I wondered whether I could avoid commenting on the death of Prince Philip here. On reflection, I decided I could not.
At a personal level I can entirely sympathise with the Queen’s loss. And although they will be to some degree reconciled to it, I can also sympathise with the loss that the rest of his family will be feeling. It is quite extraordinary that Prince Charles has reached his seventies before losing a parent. I doubt it makes it much easier.
That, though is not the issue I am most concerned about here, important as noting these feelings is. What is also extraordinary is that at the age of 63 I have never known anything but the Queen as the UK head of state, with Philip by her side. In fact, to really remember anything else you would now have to be over 75, so long has the Queen been on the throne and Philip been her consort, without that title.
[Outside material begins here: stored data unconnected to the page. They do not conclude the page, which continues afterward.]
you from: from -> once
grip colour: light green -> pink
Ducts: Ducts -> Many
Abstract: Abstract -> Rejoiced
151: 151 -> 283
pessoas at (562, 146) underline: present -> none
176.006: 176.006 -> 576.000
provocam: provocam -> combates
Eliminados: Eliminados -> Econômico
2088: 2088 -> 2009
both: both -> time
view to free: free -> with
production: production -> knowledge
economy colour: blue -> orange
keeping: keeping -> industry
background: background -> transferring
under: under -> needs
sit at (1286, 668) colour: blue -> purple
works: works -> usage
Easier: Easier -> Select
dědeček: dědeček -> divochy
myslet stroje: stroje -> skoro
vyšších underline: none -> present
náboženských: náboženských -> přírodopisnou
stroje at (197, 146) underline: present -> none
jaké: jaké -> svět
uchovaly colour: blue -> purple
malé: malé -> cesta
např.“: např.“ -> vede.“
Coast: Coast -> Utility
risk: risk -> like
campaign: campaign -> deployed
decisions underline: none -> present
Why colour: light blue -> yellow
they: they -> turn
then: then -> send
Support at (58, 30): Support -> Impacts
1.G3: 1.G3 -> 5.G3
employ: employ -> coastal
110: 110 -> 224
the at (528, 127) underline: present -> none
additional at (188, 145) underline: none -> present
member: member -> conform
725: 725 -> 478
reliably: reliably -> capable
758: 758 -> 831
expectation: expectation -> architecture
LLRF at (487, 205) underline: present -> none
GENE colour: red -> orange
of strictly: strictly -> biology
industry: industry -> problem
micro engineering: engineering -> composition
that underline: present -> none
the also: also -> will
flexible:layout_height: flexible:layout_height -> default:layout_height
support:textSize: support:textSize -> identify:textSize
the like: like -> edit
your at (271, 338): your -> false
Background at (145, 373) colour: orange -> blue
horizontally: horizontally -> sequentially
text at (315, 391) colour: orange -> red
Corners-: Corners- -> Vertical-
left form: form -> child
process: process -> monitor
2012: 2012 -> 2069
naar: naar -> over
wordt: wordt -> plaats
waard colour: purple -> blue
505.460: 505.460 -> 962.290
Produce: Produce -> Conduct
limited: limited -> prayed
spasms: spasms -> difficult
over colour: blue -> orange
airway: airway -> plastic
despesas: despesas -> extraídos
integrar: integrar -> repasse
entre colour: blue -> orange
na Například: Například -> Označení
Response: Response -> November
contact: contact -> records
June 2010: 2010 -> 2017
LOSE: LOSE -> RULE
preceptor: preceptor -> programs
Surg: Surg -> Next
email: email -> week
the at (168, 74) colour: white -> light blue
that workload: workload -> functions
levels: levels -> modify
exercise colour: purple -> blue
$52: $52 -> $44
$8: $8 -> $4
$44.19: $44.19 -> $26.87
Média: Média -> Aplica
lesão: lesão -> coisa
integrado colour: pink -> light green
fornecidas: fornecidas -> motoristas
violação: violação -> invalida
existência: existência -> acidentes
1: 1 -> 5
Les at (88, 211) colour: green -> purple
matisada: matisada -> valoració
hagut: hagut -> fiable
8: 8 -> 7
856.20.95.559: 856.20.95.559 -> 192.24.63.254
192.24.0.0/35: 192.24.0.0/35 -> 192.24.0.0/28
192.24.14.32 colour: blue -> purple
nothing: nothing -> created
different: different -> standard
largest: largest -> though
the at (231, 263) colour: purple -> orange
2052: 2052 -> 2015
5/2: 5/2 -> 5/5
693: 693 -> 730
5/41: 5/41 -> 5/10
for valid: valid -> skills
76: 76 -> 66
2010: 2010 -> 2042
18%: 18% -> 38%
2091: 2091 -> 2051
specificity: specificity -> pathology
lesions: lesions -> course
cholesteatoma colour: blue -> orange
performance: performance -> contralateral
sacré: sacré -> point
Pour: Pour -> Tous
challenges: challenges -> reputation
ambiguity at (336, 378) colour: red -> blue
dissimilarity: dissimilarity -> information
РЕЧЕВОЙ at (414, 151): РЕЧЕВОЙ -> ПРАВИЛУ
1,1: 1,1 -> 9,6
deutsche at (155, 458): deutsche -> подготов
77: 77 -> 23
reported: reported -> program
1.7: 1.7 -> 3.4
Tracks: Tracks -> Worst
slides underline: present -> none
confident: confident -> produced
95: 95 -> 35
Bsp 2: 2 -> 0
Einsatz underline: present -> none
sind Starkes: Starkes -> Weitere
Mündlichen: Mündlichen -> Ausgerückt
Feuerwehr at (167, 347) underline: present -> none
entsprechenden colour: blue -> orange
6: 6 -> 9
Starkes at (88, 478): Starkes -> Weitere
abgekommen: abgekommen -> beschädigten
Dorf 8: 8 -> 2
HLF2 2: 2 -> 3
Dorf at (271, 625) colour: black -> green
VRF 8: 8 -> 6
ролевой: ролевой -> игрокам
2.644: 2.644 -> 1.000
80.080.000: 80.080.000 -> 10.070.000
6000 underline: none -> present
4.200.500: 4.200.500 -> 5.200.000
The Queen, of course, carries on. She seems in remarkable good health. Her mother made it to beyond 100. I see no reason to expect that she will not. But, inevitably, Prince Philip’s death reminds anyone that this era will come to an end. A reign that began when there was still an empire, post war rationing, very little television, a more explicit class system than we suffer now, and dependence upon industries now long gone will one day draw to a close.
What then? The House of Windsor will not end, but is it really the basis from which the heads of a modern state should be recruited? The very fact that there are many who seem to think that the succession should skip Charles (who could easily be 80 before he inherits) suggests that the idea of primogeniture is already open to question. The possibility that an heir within this family might already be unfit is, then, considered plausible even by some who support the monarchy. What if that was universally true? Might it be that the rather uncomfortable idea that genes determine ability to govern could have had its day?
I have little doubt that for much of the time Prince Philip did rather doubt the idea that he governed. It would not in the slightest bit surprise me if many of those sharing the privileges that wealth and its associated status provide in our society are also in denial about any supposed benefit, because they too can live frustrated lives. Our inability to appreciate what we have is almost unlimited, it seems. But govern, in a very real sense, he did.
I am not blaming him or the Queen for that. They were people of their era. I accept that. The question, though, is a simple one. Has that era passed? And if so, what next?
There is still time to ask. It is right to do so, even now, because this matters to those to come, and by its very nature the progress of an hereditary monarchy is always dependent upon deaths occurring. That makes this the moment to reflect, in my opinion.